Readers of The Shadows, the first book in the Books of Elsewhere series, will find familiar ideas here, including talking cats, magical paintings that Olive can travel in and out of, and witches who want their house back. Olive thought she had heard the last of the McMartins, the evil witches who lived in the mansion before her family moved in -- and whom she faced off in the first installment. But when the 11-year-old misfit finds their spellbook, she becomes obsessed with its power, hating to be away from the book and even sleeping with it at night. Suddenly, she is making many bad choices, including experimenting with a spell, betraying her talking feline friends, and forgetting to help her friend Morton, who's still trapped in a painting in her house and quite lonely. Then, she unearths the spirit of Annabelle McMartin from its shallow grave.

Is it any good?

As in The Shadows, there are plenty of creepy details about the haunted house, magical ideas, and fun dialogue from the talking cats to please series fans. Readers will appreciate that Books of Elsewhere author Jacqueline West gives this volume a distinct story. Here, Olive becomes obsessed with doing magic herself and starts becoming like the evil McMartins. This plays well with themes raised in the first book: Misfit Olive wants a place to belong, and often forgets her loved ones and makes bad choices in the process. These are themes that even non-magical tweens can certainly relate to.

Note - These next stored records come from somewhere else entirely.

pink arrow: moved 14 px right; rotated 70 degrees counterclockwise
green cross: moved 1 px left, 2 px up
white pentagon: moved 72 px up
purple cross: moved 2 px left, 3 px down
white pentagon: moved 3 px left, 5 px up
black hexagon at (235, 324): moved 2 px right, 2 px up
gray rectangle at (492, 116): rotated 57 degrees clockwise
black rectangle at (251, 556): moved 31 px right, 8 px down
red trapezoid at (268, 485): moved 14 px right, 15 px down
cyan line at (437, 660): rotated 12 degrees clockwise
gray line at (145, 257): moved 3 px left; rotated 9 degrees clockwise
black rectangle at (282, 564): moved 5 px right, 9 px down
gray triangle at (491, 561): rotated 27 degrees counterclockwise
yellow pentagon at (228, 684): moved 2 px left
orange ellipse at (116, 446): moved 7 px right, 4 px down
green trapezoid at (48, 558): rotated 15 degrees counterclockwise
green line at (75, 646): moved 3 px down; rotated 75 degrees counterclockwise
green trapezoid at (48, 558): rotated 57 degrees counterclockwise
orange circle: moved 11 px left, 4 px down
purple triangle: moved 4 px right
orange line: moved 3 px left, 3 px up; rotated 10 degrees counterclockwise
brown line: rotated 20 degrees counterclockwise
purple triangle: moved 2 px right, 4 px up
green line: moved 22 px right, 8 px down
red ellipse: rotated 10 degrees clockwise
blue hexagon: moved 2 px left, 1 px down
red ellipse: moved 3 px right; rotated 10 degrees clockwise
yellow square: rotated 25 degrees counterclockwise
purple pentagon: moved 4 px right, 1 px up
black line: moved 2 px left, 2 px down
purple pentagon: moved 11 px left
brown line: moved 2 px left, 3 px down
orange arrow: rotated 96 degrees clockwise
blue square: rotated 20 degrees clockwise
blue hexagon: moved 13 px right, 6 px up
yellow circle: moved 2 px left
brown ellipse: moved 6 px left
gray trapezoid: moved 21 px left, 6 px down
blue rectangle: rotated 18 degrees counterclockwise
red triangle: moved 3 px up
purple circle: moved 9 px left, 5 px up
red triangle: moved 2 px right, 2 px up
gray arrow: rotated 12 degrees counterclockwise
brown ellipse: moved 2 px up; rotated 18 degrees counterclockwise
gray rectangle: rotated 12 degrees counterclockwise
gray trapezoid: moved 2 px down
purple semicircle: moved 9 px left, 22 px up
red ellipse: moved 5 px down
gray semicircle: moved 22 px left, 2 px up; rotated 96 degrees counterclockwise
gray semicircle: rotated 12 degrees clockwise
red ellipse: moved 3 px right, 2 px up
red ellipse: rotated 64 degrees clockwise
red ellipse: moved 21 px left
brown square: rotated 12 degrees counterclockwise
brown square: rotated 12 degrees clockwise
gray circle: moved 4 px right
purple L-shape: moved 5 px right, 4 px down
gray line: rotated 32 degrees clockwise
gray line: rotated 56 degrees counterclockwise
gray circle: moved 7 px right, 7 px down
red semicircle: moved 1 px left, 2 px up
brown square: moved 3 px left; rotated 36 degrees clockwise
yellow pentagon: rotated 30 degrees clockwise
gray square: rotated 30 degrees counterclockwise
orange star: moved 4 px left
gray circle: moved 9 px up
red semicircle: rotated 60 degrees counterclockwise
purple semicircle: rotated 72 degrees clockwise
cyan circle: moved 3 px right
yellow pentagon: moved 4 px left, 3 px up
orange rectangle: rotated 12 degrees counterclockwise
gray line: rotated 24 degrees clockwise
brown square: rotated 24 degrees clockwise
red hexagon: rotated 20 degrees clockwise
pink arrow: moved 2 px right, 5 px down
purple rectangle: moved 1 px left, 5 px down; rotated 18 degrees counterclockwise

Also, readers might be too caught up in the adventure leading up to a tense final faceoff to notice the lyrical language, but author West is a an award-winning poet, and her writing is often quite beautiful. ("She floated like milkweed. Dewy breezes played with the ends of her hair.") Hopefully, readers will spend more time appreciating her prose when they reread this one. This is a volume they surely will want to read again and again.

Talk to your kids about ...

  • Families can talk about Olive's obsession with the spellbook and the impact her obsession has on the way she treats her friends. Does Olive's obsession with the book remind you of any other magical obsessions -- like, say, in The Lord of the Rings?

  • What does Olive's story demonstrate about how our obsessions with power (or popularity, money, etc.) cloud our judgment?

  • Is it different reading about violence -- even murder -- when it involves witches and spells than reading about more realistic violence and murder?